Chrisgone, who believes that data not only tells an organization’s story but also defines the future of organizations, holds a BSc in Computer Science from Egerton University, an MSc and a PhD in Computer Science from the University of Nairobi and is a PRINCE2© certified project manager.
Project Summary
Thesis / Project Title:Model Ensembles for Predictive Drought Severity and Drought Effects Monitoring using Remote Sensing & Socio-Economic data
Thesis / Project Abstract:
The increasing frequency of occurrence of droughts especially in the Greater Horn of Africa and their effects on livelihoods has led to an increase in the demand for ex-ante drought early warning systems that are stable, highly predictive and that have sufficient lead times. The study uses the case study techniques of artificial neural networks (ANN) and support vector regression (SVR) to build predictive models 1-month ahead for both drought severity and effects. Vegetation condition index aggregated over 3 months and nutrition status of children below 5 years are used as the proxy variables for drought severity and effects respectively.
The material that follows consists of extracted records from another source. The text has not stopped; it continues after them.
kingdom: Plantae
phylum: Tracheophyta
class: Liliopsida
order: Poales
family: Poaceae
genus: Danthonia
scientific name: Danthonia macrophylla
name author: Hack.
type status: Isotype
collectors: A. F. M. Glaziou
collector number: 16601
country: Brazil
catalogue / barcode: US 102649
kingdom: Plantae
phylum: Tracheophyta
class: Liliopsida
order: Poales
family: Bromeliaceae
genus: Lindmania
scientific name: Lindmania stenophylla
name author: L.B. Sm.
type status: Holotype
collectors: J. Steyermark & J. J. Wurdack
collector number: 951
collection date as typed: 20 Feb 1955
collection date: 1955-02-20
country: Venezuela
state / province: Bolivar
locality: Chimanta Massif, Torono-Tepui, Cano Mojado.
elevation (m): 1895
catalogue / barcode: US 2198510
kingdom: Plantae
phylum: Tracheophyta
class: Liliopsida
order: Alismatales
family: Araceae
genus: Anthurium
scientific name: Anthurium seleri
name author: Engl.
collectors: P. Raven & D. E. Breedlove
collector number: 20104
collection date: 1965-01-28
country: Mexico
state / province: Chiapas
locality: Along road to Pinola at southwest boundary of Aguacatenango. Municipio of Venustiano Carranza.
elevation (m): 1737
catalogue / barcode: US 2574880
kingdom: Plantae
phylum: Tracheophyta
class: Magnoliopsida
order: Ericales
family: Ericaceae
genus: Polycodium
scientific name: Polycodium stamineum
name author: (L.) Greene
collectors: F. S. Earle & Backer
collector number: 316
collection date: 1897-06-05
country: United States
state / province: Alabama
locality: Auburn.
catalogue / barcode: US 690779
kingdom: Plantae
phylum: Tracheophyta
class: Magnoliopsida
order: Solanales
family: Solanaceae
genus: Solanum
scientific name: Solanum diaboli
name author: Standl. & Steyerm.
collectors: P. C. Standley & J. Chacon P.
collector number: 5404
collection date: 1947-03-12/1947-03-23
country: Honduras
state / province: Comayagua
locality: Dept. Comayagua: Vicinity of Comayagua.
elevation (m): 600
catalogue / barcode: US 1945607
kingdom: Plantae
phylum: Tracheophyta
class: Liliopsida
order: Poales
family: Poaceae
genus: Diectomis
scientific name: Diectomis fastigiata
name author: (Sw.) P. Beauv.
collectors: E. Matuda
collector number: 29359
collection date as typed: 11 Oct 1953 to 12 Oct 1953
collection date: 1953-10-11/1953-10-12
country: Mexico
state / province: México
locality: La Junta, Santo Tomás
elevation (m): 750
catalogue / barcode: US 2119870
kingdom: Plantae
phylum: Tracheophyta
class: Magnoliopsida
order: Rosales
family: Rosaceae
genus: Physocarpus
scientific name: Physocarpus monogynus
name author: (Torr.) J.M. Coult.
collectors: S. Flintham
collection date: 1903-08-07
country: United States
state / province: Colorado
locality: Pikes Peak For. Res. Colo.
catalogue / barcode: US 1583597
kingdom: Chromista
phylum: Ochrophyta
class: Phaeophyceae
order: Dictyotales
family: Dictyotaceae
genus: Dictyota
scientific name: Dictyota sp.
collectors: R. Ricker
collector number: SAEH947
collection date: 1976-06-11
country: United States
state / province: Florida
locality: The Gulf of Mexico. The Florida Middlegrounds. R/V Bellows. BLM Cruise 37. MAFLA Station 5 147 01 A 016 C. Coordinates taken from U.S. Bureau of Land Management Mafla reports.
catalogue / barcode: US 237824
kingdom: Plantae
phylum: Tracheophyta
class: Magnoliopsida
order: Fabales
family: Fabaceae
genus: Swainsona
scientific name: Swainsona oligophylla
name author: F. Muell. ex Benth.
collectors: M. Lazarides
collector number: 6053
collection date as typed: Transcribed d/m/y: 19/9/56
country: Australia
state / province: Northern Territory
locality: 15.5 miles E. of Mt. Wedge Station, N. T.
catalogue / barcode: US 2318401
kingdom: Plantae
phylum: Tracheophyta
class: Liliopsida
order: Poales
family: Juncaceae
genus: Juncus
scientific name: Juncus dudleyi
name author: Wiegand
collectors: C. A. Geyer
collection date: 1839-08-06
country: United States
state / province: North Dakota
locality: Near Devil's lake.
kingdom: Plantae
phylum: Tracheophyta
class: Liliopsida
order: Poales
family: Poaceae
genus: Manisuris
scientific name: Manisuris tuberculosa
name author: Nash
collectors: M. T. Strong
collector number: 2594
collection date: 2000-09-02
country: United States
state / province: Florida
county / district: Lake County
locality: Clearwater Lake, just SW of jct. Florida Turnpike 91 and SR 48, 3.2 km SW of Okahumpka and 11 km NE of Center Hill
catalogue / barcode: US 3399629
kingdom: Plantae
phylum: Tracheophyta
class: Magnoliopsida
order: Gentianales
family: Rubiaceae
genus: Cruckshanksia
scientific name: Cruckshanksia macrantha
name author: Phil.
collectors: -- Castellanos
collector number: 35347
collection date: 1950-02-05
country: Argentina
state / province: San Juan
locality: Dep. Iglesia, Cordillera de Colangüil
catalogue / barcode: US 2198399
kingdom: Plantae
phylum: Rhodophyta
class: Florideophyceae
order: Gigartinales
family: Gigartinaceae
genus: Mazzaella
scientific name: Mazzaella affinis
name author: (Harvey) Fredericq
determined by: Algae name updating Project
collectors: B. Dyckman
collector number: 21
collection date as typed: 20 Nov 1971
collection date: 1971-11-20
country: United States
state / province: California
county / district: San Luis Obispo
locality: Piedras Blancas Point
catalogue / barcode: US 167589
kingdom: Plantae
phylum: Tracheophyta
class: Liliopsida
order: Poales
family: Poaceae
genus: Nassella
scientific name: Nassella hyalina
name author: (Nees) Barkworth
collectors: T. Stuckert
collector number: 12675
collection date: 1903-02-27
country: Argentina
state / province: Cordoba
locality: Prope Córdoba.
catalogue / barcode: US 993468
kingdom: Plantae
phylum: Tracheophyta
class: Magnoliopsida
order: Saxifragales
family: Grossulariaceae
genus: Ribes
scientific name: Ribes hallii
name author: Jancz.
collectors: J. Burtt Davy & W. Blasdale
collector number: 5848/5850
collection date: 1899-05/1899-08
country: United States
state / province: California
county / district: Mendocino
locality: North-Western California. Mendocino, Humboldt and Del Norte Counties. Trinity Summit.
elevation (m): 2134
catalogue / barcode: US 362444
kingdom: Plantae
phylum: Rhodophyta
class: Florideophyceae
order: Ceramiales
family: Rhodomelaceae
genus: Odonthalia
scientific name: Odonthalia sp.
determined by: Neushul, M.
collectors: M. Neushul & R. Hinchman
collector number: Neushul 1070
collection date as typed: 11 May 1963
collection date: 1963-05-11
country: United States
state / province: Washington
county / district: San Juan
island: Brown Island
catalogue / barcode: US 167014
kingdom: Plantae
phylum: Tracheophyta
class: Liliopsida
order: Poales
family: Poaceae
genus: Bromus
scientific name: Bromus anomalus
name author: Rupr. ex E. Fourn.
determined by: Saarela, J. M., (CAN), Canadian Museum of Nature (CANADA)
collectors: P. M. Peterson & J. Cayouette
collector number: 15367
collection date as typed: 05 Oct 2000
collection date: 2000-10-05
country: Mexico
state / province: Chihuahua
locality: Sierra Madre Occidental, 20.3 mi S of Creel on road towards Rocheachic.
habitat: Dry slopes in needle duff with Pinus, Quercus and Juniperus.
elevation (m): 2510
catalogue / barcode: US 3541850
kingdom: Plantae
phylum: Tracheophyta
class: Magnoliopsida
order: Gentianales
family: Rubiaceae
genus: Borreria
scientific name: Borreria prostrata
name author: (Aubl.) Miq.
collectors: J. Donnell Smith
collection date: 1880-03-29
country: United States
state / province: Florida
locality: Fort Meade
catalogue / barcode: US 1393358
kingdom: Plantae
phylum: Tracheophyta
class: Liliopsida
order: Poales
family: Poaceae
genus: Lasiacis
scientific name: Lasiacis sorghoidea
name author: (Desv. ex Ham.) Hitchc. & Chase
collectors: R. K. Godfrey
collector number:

Homogenous and heterogenous ensembles are built from the three approaches of simple averaging, ranked weighted averaging and model stacking. We overproduce 244 ANN and SRV models from which we select 111 models for model ensembling. In regression, the stacked heterogeneous model ensemble with an R2 of 0.94 is shown to outperform both the homogeneous ensembles and the individual champion models that post a maximum R2 of 0.83. Similarly, in classification, the heterogeneous stacked ensemble offered a 9 and 11 percentage points’ improvement over the performance of the SVR and ANN champion models respectively with an even better performance in outlier classes. We conclude that despite the computational resource intensiveness of model ensembling, the returns in predictive performance is worth the investment. We nevertheless advise on the building of ensembles from more diverse techniques over extended forecasting periods to estimate the prediction skill of model ensembles over longer lead times.